Being” is the only term which can neutralize the beginning of thought. Thus, by definition, being requires no further preliminary remarks for its comprehension.

The science of logic is the immanent deduction of the categories.

Quantity is quality which has already become negative” - meaning that quantity constitutes a domain distinct from immediate phenomena.

Measure = relation between quality and quantity (which is also the position of Ernst Cassirer.)

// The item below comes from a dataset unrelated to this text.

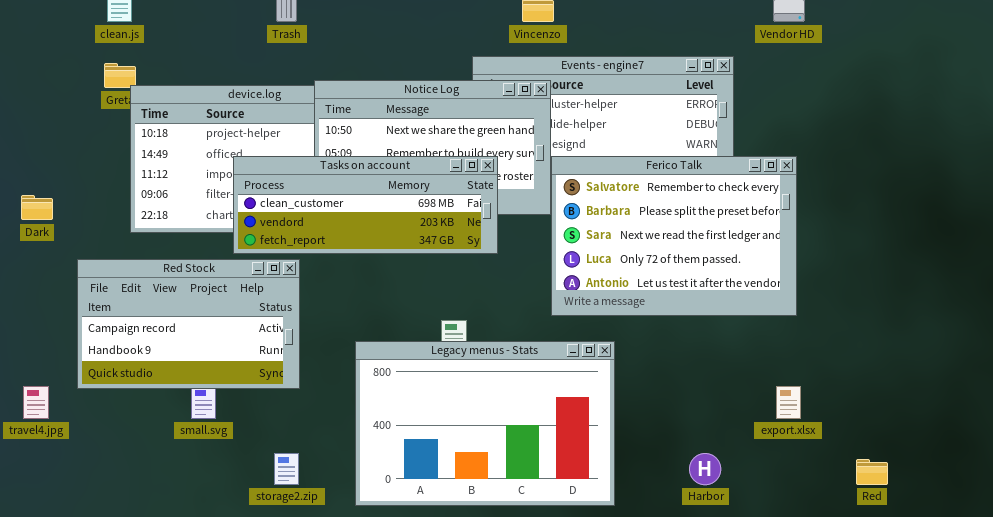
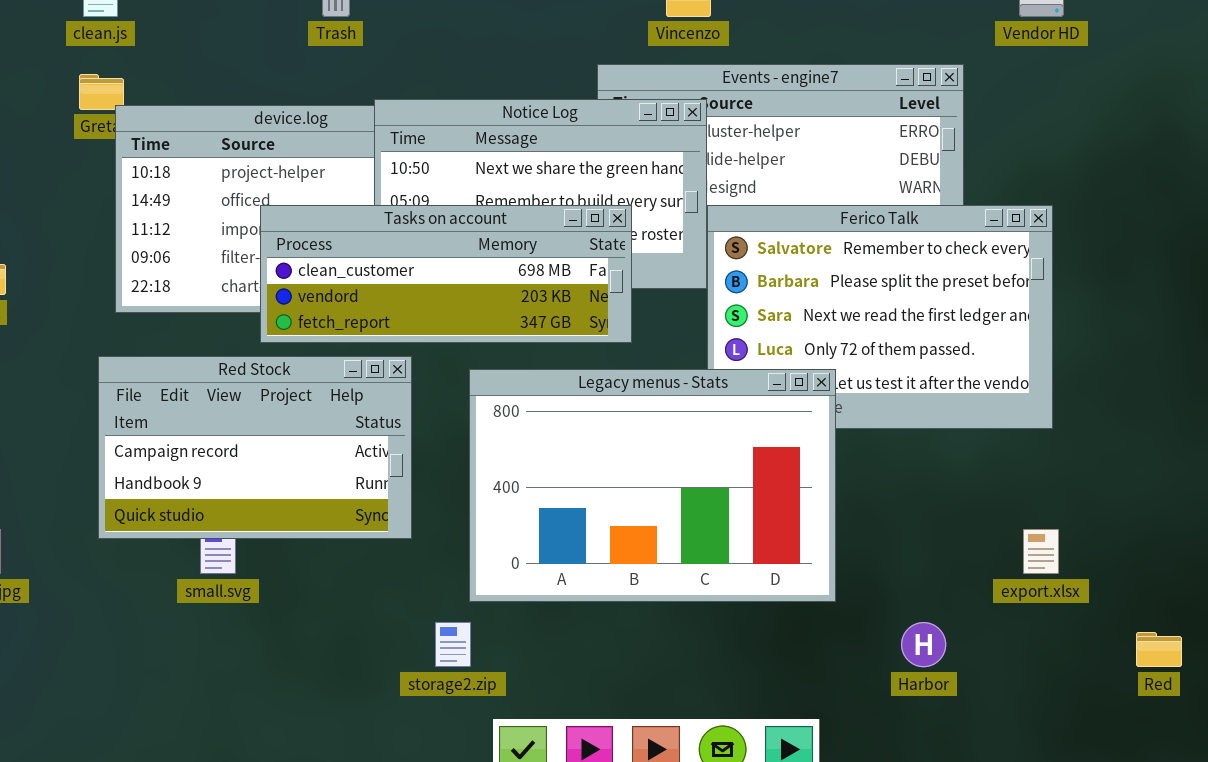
Red Stock: [77,259,300,389] -> [98,356,412,539], moved
Legacy menus - Stats: [355,341,615,506] -> [469,369,836,602], moved
storage2.zip: [274,453,299,485] -> [435,622,471,667], moved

Division of the Doctrine of Being
  1. Determinateness (Quality)
  2. Quantity
  3. Measure – which returns to Quality

Division of Quality
  1. Being or Determinateness (pure being is already distinguished from determinate being; this prepares the ground for sublated being, where indeterminate being comes to exist in its negative relation to determinate being)
  2. Existence (being determined in negative relation to determinateness; existence is not identical to determinateness, which is an important point)
  3. Being-for-itself (existence is finite, and in its finitude it returns into itself out of its negative relation to its other, and this return constitutes existence as infinite, as being-for-itself)

Chapter 1 – Being

A. Being
  • Equal to itself = not unequal to another
  • No differentiation, which means that it is nothing

B. Nothing
  • Simple equality with itself
  • Pure lack
  • Unlike being, nothing is intuitable as such (very important difference!)
  • Being and nothing are identical except for the one fact that the former cannot be intuited whereas the latter can

C. Becoming
  • Both being and nothing turn out to be presuppositions of one another
  • Each thus vanishes into the other as logically distinct yet temporally identical moments
  • Movement arises, and this is the truth of being, which is to say that it is becoming

Remarks
  • Parmenides first elevated being as pure thought out of determinate beings, but was too one-sided in his attachment to the One
  • Heraclitus was more profound with his thought of the becoming
  • Ex nihilo, nihil fit” - from nothing comes nothing – is a superficial assertion which is either an empty tautology or a falsity in light of the thought of becoming
    • Christianity has paved the way towards the thought of something arising out of nothing
  • Pantheism is the school of thought which clings to the thought that both being and nothing are static, self-identical, and self-subsisting
    • This leads into Spinoza's assertion of conatus and his idea that this can only be obstructed by something external to it
  • If this unity of being and nothing in becoming sounds absurd or amazing, then it is rather these reactions which are absurd and amazing
  • Every particular thing is both being and nothing, immediate and mediated
    • Parallels Collingwood's principle of the “overlap of classes”
  • The entire subsequent logic is a series of examples or actual manifestations of becoming
    • All the concepts of philosophy belong to this flow

Hegel's basic ontology of thought ends here. The rest is an immanent deduction of the categories out of becoming.